Give the lines again exactly as they appear, beginning at the one with "Viewing the scene" and ending at the last line of the records.

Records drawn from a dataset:
⁂

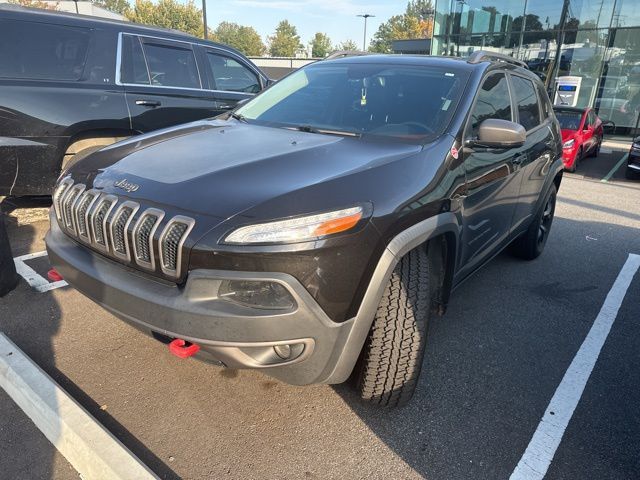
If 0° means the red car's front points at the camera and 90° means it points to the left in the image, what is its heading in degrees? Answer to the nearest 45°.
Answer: approximately 45°

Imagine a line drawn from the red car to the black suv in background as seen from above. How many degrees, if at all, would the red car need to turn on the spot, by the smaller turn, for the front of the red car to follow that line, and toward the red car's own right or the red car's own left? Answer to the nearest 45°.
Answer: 0° — it already faces it

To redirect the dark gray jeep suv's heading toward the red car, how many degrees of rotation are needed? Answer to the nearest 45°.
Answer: approximately 180°

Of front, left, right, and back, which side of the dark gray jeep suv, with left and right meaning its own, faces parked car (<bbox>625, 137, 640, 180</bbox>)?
back

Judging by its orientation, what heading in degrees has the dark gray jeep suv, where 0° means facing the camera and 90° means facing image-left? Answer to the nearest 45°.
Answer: approximately 45°

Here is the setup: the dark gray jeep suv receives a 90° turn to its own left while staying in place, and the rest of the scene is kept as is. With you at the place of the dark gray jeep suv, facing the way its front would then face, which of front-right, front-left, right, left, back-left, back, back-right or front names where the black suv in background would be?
back

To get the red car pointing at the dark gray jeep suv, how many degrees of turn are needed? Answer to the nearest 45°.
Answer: approximately 45° to its left

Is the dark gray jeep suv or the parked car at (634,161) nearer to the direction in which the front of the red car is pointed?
the dark gray jeep suv
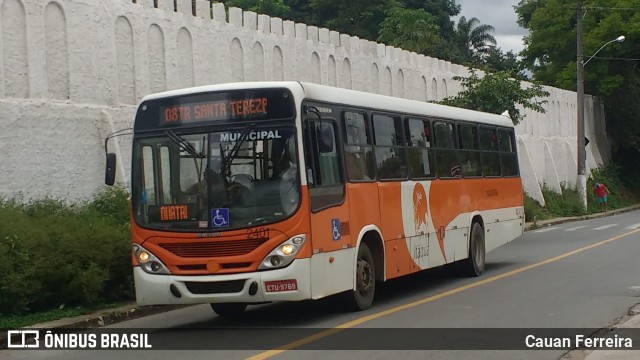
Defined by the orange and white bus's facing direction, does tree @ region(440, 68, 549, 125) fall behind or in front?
behind

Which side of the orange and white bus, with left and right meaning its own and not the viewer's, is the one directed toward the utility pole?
back
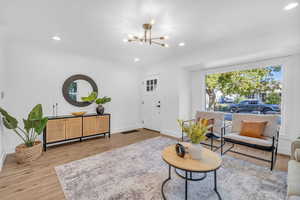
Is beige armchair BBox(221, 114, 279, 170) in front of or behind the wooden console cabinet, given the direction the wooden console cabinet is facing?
in front

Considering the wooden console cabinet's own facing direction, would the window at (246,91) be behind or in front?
in front

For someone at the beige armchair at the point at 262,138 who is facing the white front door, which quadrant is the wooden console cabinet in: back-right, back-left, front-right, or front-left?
front-left

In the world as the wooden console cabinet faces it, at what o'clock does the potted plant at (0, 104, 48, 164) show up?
The potted plant is roughly at 3 o'clock from the wooden console cabinet.

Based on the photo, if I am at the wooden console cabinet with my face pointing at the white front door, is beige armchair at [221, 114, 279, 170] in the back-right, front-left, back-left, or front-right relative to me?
front-right

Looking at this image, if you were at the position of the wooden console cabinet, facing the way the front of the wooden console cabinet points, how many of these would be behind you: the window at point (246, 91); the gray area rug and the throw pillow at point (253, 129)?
0

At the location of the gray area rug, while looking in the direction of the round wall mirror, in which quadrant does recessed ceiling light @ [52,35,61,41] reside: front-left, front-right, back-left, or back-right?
front-left

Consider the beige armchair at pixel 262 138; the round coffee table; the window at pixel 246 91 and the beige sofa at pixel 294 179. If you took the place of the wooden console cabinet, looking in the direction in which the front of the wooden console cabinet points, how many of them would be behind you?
0

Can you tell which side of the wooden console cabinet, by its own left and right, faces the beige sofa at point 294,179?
front

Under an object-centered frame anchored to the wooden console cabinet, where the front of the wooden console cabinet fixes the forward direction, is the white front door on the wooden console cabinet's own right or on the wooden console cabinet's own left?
on the wooden console cabinet's own left

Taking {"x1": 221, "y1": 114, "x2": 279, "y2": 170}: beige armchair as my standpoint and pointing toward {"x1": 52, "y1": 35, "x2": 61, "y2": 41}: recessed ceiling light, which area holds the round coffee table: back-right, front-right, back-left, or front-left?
front-left

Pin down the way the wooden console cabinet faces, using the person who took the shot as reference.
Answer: facing the viewer and to the right of the viewer

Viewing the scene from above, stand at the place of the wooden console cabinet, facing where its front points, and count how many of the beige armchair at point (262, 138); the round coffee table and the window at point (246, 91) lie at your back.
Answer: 0

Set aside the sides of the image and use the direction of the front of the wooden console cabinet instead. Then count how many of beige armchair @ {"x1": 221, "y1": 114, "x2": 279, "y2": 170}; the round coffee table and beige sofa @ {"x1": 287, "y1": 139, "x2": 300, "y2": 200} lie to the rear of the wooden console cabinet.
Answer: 0

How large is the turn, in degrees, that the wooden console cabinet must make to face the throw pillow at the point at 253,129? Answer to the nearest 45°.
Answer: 0° — it already faces it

⁂

(ANSWER):
Viewing the scene from above, stand at the place of the wooden console cabinet, facing where its front points, and count how many of the beige armchair at point (262, 138); the round coffee table and the window at point (246, 91) lie at your back.
Answer: 0

Set aside the sides of the image and use the direction of the front of the wooden console cabinet instead. Then count how many of beige armchair @ {"x1": 221, "y1": 114, "x2": 279, "y2": 170}; the round coffee table and beige sofa @ {"x1": 287, "y1": 139, "x2": 300, "y2": 200} lie to the rear of the wooden console cabinet.
Answer: 0

How large is the turn, in degrees, that the wooden console cabinet must make to face the throw pillow at the point at 253,129? Answer to the nearest 45°.
Answer: 0° — it already faces it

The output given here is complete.